Few journalists and political figures have been more involved in Nevada politics than Bob Brown. Born in Glendale, California, he was the son of a newspaperman and started working in a pressroom when he was nine. He worked his way through college as a press operator for newspapers in New Mexico and Wyoming before spending five years with United Press, mainly covering the Far East and Middle East.
Brown went to work for publisher Donald W. Reynolds, editing newspapers for his Donrey Media Group in Arkansas and Alaska before moving to Las Vegas in 1961 to edit the Las Vegas Review-Journal. His father, Edwin, ran Reynolds's Carson City newspaper, the Nevada Appeal. In three years, the younger Brown revitalized the Las Vegas daily and its staff, which had been losing ground to Hank Greenspun's Las Vegas Sun.
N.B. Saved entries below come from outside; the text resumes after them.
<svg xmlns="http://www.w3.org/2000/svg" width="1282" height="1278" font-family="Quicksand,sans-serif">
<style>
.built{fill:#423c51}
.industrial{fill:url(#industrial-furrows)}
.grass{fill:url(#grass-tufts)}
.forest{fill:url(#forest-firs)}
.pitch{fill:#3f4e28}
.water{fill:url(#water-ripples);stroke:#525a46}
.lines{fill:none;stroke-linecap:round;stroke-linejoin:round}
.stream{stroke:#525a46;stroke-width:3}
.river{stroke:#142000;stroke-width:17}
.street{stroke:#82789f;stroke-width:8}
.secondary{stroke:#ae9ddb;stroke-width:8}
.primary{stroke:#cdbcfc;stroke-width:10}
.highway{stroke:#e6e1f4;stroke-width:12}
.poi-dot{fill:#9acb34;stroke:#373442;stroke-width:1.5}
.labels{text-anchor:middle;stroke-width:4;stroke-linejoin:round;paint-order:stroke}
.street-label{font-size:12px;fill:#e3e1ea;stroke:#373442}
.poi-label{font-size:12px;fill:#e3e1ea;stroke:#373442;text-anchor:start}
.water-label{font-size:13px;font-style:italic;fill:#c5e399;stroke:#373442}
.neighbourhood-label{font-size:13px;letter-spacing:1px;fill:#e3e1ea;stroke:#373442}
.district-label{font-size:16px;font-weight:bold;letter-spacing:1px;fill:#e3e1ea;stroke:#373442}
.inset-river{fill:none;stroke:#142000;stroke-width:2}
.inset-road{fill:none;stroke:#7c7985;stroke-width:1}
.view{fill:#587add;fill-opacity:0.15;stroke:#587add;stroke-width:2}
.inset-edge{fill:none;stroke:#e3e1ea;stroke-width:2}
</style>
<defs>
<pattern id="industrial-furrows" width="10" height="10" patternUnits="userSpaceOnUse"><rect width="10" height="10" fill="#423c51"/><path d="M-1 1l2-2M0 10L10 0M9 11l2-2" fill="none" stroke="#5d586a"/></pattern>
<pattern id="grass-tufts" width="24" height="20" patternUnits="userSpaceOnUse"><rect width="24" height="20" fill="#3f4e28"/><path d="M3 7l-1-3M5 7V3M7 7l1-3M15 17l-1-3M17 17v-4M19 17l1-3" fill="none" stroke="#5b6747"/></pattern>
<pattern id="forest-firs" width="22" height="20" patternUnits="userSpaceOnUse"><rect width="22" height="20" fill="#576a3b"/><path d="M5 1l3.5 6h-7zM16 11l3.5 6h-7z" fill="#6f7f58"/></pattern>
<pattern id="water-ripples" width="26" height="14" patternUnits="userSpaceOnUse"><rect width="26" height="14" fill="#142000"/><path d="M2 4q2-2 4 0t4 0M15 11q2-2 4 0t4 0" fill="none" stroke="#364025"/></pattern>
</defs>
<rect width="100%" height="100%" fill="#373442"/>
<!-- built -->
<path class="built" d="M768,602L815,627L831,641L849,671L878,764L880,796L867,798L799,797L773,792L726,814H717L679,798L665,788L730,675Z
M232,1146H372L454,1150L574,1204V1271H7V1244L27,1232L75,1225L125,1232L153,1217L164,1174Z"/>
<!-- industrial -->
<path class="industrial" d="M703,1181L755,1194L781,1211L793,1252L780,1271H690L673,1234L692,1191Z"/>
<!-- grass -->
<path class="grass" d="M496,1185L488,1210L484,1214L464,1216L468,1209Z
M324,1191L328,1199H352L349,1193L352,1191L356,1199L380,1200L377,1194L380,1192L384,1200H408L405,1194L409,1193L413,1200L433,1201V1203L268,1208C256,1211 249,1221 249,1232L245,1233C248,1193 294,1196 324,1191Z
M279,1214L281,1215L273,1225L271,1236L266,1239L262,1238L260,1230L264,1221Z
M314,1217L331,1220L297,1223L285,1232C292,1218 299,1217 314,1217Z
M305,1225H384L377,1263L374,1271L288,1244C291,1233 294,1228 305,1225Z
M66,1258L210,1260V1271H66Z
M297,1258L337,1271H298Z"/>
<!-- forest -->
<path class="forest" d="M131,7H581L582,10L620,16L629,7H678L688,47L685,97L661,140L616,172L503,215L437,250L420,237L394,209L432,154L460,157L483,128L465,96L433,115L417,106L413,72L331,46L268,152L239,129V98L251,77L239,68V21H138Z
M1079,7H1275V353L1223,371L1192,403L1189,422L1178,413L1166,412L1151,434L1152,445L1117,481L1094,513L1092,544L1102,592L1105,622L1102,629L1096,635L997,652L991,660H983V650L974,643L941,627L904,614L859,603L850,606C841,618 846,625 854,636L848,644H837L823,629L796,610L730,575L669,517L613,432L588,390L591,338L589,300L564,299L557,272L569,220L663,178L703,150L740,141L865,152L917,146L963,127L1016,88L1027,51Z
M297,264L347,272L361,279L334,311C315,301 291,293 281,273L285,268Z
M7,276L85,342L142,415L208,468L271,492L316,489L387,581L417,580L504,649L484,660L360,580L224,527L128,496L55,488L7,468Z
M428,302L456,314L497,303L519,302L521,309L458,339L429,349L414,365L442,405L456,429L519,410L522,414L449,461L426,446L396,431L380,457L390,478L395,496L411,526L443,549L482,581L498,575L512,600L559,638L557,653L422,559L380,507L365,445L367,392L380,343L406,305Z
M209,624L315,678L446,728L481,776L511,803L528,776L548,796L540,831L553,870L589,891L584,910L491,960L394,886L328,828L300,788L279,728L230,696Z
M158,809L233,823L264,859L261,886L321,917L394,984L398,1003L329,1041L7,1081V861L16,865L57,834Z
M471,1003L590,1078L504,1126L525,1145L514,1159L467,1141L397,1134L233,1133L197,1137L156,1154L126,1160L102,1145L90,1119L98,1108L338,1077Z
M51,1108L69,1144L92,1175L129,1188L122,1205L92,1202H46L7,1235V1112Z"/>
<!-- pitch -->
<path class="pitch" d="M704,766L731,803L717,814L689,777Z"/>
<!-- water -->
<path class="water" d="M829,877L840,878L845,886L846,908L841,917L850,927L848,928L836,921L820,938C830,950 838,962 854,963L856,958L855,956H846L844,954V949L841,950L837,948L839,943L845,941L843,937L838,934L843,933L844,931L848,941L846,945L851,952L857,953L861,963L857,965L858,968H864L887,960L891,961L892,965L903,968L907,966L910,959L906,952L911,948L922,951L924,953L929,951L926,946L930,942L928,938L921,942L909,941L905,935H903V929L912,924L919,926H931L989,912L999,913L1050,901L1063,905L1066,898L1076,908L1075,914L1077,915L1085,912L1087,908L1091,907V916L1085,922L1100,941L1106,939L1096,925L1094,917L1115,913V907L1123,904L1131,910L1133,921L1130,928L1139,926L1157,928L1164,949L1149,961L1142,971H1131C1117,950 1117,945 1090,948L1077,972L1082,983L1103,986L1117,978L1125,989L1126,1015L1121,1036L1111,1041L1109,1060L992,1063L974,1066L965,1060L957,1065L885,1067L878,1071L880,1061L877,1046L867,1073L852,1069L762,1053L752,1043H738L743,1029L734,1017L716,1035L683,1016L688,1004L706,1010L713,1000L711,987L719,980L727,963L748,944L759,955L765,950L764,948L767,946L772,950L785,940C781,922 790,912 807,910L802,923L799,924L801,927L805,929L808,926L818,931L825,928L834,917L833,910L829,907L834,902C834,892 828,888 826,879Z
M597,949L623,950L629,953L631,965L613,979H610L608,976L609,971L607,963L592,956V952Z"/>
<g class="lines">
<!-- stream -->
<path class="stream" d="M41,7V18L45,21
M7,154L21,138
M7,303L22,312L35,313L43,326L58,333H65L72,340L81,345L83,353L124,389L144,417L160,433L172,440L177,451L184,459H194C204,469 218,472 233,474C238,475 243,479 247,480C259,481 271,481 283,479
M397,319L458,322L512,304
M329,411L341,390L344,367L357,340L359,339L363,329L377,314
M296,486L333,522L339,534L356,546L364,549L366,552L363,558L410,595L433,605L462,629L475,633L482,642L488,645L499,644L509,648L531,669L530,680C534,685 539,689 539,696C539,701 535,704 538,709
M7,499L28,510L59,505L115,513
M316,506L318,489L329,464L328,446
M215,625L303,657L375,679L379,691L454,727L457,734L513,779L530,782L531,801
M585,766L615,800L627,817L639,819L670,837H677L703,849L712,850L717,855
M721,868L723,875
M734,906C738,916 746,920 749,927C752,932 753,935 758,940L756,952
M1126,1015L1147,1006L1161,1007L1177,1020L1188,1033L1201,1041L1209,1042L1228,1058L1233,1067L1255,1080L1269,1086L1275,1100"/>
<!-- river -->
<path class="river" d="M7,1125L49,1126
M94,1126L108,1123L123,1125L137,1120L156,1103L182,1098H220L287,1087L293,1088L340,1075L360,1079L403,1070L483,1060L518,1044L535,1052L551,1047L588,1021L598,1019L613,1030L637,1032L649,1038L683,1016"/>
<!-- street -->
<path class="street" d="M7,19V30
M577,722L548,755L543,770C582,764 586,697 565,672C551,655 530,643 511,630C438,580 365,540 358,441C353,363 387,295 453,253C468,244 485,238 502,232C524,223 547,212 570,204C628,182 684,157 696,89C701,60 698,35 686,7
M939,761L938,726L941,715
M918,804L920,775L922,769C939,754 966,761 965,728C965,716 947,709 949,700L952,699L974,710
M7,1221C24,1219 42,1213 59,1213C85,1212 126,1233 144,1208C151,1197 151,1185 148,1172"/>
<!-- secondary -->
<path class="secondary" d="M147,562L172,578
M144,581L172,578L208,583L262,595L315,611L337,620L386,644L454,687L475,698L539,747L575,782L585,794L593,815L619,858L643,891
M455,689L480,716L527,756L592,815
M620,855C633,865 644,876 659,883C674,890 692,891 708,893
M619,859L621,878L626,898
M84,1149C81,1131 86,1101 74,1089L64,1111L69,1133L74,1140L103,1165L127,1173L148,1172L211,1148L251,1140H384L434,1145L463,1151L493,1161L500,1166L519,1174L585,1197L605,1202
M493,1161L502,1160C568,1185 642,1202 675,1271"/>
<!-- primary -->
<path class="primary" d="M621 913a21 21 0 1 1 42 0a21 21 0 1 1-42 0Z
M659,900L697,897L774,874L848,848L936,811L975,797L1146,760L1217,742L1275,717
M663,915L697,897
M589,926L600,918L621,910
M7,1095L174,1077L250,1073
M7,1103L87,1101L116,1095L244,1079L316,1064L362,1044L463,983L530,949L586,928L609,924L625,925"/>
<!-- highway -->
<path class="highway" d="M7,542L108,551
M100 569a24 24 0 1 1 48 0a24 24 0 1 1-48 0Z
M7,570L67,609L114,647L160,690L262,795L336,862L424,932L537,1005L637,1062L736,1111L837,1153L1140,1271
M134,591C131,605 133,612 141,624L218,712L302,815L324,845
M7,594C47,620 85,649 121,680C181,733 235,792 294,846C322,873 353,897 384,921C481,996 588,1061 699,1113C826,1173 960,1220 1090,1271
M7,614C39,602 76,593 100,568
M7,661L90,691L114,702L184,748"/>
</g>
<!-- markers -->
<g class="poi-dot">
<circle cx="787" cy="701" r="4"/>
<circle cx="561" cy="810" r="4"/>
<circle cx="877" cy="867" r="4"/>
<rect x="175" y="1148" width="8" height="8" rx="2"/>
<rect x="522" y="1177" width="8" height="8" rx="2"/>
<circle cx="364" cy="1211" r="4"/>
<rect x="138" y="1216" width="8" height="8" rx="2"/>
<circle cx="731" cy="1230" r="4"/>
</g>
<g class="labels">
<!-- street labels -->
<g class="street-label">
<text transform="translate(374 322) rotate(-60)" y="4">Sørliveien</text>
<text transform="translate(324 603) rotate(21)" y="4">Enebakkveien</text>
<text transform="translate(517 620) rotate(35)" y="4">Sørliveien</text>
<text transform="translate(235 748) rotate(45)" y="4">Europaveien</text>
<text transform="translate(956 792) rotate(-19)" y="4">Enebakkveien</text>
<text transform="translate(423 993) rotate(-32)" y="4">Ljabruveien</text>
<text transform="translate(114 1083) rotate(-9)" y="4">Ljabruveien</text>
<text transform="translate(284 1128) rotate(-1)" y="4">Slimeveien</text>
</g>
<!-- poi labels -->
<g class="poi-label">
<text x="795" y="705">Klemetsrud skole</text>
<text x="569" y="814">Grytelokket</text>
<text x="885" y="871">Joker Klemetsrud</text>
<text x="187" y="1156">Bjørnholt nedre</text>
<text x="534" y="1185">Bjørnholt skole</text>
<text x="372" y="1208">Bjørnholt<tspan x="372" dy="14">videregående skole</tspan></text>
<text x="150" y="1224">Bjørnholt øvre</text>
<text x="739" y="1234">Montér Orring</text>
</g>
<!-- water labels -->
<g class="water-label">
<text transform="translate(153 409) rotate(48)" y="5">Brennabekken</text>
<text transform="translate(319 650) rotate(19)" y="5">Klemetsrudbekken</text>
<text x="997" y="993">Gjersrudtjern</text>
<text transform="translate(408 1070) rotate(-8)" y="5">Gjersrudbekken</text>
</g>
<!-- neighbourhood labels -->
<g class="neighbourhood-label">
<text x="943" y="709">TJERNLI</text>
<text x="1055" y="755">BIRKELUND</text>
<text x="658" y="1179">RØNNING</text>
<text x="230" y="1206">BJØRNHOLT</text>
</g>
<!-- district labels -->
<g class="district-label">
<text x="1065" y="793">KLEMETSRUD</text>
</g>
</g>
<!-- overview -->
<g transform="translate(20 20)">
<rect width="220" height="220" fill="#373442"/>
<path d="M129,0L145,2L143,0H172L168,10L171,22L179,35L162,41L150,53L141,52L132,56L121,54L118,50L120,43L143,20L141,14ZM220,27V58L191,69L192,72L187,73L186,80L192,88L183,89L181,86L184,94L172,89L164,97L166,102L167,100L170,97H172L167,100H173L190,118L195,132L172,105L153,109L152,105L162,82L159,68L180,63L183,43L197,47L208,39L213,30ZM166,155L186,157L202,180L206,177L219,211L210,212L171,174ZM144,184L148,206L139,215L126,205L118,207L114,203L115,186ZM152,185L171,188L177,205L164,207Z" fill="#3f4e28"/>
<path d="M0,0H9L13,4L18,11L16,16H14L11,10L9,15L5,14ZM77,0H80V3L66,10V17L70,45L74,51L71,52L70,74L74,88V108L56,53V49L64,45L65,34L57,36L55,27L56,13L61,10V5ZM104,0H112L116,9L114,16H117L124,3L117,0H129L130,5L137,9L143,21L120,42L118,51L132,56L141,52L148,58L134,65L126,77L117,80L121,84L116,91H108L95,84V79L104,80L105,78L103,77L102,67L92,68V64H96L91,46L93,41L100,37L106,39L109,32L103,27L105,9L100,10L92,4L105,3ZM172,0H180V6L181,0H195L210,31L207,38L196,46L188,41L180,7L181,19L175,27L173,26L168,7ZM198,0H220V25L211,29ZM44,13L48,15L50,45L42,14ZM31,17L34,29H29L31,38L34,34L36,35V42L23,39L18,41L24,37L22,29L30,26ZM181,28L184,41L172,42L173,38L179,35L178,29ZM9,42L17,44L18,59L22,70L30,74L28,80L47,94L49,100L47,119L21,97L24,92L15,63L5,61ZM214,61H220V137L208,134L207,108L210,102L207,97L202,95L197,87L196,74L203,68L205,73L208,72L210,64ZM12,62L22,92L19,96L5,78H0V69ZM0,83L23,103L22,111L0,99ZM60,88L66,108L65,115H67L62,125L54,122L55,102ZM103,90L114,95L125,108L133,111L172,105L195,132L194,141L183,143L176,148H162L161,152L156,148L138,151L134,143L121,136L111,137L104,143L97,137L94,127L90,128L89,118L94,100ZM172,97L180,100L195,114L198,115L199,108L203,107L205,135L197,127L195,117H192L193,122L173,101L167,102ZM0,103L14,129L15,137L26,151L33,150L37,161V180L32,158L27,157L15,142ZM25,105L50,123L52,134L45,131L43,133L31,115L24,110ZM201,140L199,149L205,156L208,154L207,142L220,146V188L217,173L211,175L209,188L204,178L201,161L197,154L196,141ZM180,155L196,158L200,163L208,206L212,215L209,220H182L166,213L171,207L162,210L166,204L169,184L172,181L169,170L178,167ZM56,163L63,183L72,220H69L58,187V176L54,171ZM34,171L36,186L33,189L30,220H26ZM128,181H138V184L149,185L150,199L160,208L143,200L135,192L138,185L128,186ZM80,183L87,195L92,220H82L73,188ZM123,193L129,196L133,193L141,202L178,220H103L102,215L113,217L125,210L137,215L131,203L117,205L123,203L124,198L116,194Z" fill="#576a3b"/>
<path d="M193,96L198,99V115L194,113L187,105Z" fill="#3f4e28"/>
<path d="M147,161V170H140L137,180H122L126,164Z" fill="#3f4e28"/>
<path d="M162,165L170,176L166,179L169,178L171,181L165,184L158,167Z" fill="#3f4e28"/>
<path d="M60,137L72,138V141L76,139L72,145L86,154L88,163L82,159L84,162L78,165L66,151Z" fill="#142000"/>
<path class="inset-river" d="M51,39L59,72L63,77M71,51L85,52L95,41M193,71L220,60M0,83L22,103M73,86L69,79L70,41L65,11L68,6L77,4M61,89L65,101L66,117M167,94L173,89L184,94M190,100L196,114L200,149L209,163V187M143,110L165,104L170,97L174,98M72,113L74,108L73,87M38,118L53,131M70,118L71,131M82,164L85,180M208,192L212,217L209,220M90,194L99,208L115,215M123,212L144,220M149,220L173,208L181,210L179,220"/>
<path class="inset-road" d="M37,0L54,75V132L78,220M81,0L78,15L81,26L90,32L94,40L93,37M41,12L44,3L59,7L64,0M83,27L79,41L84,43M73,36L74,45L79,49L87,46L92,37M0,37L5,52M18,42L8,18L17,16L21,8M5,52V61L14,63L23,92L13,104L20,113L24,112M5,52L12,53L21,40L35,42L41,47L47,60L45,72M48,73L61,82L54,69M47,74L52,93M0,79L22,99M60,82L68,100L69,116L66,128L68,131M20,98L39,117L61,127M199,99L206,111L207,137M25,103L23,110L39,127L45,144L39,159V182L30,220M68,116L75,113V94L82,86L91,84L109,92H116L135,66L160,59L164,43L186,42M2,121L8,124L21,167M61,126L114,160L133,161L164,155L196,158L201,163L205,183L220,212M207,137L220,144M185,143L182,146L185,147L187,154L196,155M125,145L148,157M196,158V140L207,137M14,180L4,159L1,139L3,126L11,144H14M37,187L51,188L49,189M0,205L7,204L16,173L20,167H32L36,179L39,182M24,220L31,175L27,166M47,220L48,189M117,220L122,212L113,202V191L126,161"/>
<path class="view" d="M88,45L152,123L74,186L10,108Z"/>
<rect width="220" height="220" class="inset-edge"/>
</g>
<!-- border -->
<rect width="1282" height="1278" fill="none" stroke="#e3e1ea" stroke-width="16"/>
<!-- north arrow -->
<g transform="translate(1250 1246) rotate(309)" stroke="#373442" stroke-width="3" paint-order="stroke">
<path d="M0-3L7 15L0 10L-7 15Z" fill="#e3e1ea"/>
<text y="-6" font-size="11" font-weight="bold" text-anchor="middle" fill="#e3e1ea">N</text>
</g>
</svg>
Brown resigned in 1964 due to a dispute with Reynolds over coverage of the U.S. Senate race between incumbent Democrat Howard Cannon and Republican Lieutenant Governor Paul Laxalt. Brown supported Laxalt while Reynolds backed Cannon, who ultimately won one of the closest elections in Nevada history.
For much of the next decade, Brown bounced between journalism (owning or editing newspapers in Arizona and Washington) and advertising as the co-owner of Las Vegas's May Advertising, where he helped train such future political powers as Sig Rogich and Jim Joyce. In 1973, he bought the Valley Times. Then a North Las Vegas tri-weekly, he made it a daily, competing with the larger Review-Journal and Sun, and revolutionizing Las Vegas journalism with authoritative coverage of organized crime and gaming. But Brown, to his chagrin, became news. Just after his election, Governor Robert List accused Brown of trying to blackmail him by offering to withhold a damaging news story in exchange for List supporting Stardust Resort and Casino executive Frank Rosenthal's quest for a gaming license. Rosenthal never received his license, and state officials never proved List's claims. But Brown helped Rosenthal skim more than $200,000 by kicking back advertising buys. In 1983, Brown pleaded guilty and later testified against others involved in the scam.
By then, his newspaper was in bankruptcy, and the IRS had seized his presses. Brown kept the paper going with a skeleton staff but died of a heart attack on June 8, 1984. The Times died two weeks later. Brown received posthumous recognition as a Distinguished Nevadan from the University of Nevada, an honor he originally declined because he wanted the university system to avoid any guilt by association. His legacy includes the changes he brought to the Las Vegas media and a long list of journalism, advertising, and political figures he influenced, including his son Mark Brown, a leading Las Vegas political consultant and advertising agency executive and owner.